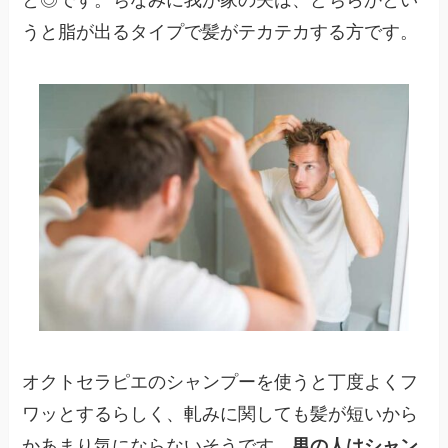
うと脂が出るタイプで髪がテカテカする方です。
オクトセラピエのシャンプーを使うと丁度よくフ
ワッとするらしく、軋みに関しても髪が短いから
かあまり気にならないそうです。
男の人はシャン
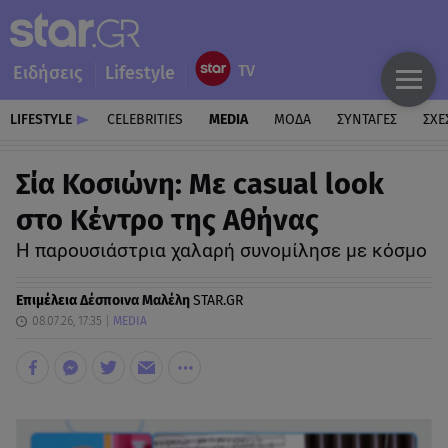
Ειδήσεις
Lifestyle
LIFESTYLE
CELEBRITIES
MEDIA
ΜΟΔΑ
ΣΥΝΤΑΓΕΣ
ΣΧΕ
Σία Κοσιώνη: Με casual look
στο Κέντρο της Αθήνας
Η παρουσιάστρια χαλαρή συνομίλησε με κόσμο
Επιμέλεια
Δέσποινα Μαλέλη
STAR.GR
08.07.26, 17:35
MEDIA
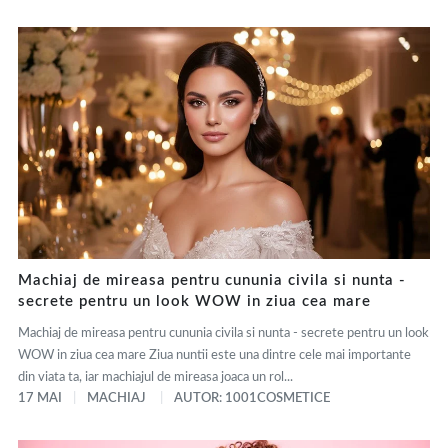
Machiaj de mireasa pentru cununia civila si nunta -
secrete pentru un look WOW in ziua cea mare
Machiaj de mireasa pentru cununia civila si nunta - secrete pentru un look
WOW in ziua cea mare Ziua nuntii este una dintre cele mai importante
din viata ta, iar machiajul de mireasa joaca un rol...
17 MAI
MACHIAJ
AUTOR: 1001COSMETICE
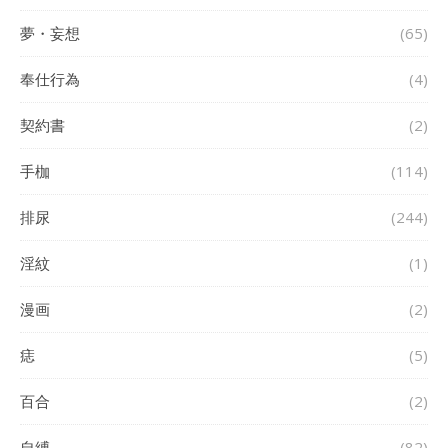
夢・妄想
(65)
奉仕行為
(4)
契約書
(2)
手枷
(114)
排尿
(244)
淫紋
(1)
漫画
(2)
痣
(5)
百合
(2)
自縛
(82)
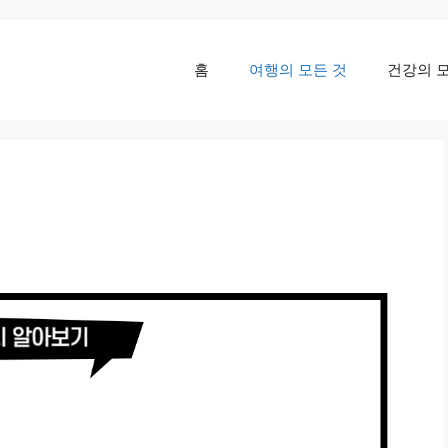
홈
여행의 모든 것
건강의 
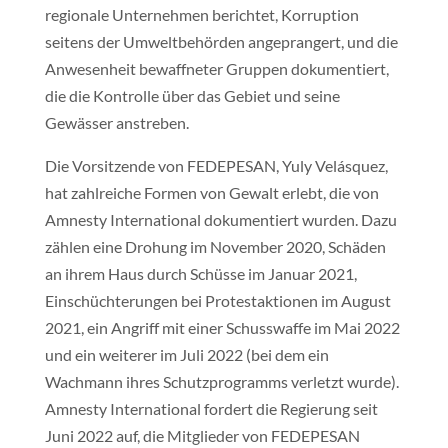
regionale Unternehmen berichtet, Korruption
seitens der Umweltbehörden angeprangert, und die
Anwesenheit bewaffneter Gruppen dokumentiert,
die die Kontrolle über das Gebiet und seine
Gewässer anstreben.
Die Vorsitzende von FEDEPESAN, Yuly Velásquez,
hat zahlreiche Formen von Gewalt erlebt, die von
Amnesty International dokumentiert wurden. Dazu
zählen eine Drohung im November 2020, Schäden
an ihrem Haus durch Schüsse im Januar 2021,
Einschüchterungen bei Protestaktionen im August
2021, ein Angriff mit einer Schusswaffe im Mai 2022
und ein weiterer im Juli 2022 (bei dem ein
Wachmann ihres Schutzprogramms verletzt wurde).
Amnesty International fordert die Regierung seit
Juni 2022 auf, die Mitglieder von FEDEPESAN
────────────────
* _WHAT THIS TASK INVOLVES_: Although the records contain pictures, print only the rest, exactly as written.

* _RESULT_:
うと脂が出るタイプで髪がテカテカする方です。
オクトセラピエのシャンプーを使うと丁度よくフ
ワッとするらしく、軋みに関しても髪が短いから
かあまり気にならないそうです。
男の人はシャン
Ειδήσεις
Lifestyle
LIFESTYLE
CELEBRITIES
MEDIA
ΜΟΔΑ
ΣΥΝΤΑΓΕΣ
ΣΧΕ
Σία Κοσιώνη: Με casual look
στο Κέντρο της Αθήνας
Η παρουσιάστρια χαλαρή συνομίλησε με κόσμο
Επιμέλεια
Δέσποινα Μαλέλη
STAR.GR
08.07.26, 17:35
MEDIA
Machiaj de mireasa pentru cununia civila si nunta -
secrete pentru un look WOW in ziua cea mare
Machiaj de mireasa pentru cununia civila si nunta - secrete pentru un look
WOW in ziua cea mare Ziua nuntii este una dintre cele mai importante
din viata ta, iar machiajul de mireasa joaca un rol...
17 MAI
MACHIAJ
AUTOR: 1001COSMETICE
夢・妄想
(65)
奉仕行為
(4)
契約書
(2)
手枷
(114)
排尿
(244)
淫紋
(1)
漫画
(2)
痣
(5)
百合
(2)
自縛
(82)
홈
여행의 모든 것
건강의 
regionale Unternehmen berichtet, Korruption
seitens der Umweltbehörden angeprangert, und die
Anwesenheit bewaffneter Gruppen dokumentiert,
die die Kontrolle über das Gebiet und seine
Gewässer anstreben.
Die Vorsitzende von FEDEPESAN, Yuly Velásquez,
hat zahlreiche Formen von Gewalt erlebt, die von
Amnesty International dokumentiert wurden. Dazu
zählen eine Drohung im November 2020, Schäden
an ihrem Haus durch Schüsse im Januar 2021,
Einschüchterungen bei Protestaktionen im August
2021, ein Angriff mit einer Schusswaffe im Mai 2022
und ein weiterer im Juli 2022 (bei dem ein
Wachmann ihres Schutzprogramms verletzt wurde).
Amnesty International fordert die Regierung seit
Juni 2022 auf, die Mitglieder von FEDEPESAN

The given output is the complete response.